Source extract ::
The Opta Million
I’m writing this post shortly before the start of the World Cup, for which Opta have posted the following competition: 
Entry to the competition is free and the prize is a million dollars. To win, you just have to predict the correct final team order in each of the World Cup groups, and then the winning team in each of the subsequent knockout games, right up to final and 3rd place playoff match. Any free bet is automatically good value, all the more so if the prize is as much as a million dollars. So deciding to enter is a no-brainer unless you value too highly the two minutes or so it would take to complete the entry form. But there are some interesting statistical questions:
- What’s a good playing strategy?
- What are the chances of winning?
- Are OPTA mad for offering a million dollar prize in a competition that has free entry?

Records provided ::
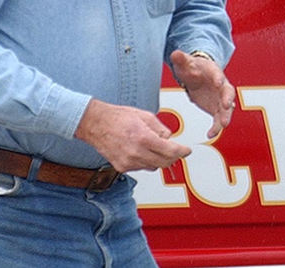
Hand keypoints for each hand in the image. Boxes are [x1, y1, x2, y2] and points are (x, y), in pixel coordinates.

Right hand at [75, 98, 190, 171]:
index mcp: (144, 138)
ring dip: (159, 159)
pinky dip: (146, 160)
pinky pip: (142, 167)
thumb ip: (161, 129)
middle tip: (176, 149)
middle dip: (173, 156)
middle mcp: (136, 153)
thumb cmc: (118, 117)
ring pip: (153, 166)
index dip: (182, 152)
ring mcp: (128, 162)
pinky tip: (142, 150)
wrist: (97, 124)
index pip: (171, 151)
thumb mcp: (145, 116)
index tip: (187, 150)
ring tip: (153, 145)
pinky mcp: (122, 167)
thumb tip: (170, 139)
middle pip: (164, 162)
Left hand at [170, 50, 235, 138]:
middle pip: (228, 92)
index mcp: (213, 71)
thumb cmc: (192, 67)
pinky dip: (216, 127)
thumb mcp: (185, 63)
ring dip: (225, 116)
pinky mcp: (217, 108)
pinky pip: (218, 119)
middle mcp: (221, 85)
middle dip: (228, 99)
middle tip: (227, 106)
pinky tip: (210, 135)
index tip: (218, 82)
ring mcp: (220, 98)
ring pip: (227, 108)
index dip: (218, 78)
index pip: (218, 73)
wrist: (196, 74)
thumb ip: (181, 59)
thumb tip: (175, 54)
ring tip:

To do ::
1) The post about the Opta competition ends with a bulleted list. Give every item in that list.
2) According to the post about the Opta competition, what must an entrant predict for each of the World Cup groups?

Responses by item number ::
1)
- What's a good playing strategy?
- What are the chances of winning?
- Are OPTA mad for offering a million dollar prize in a competition that has free entry?

2) The correct final team order in each group.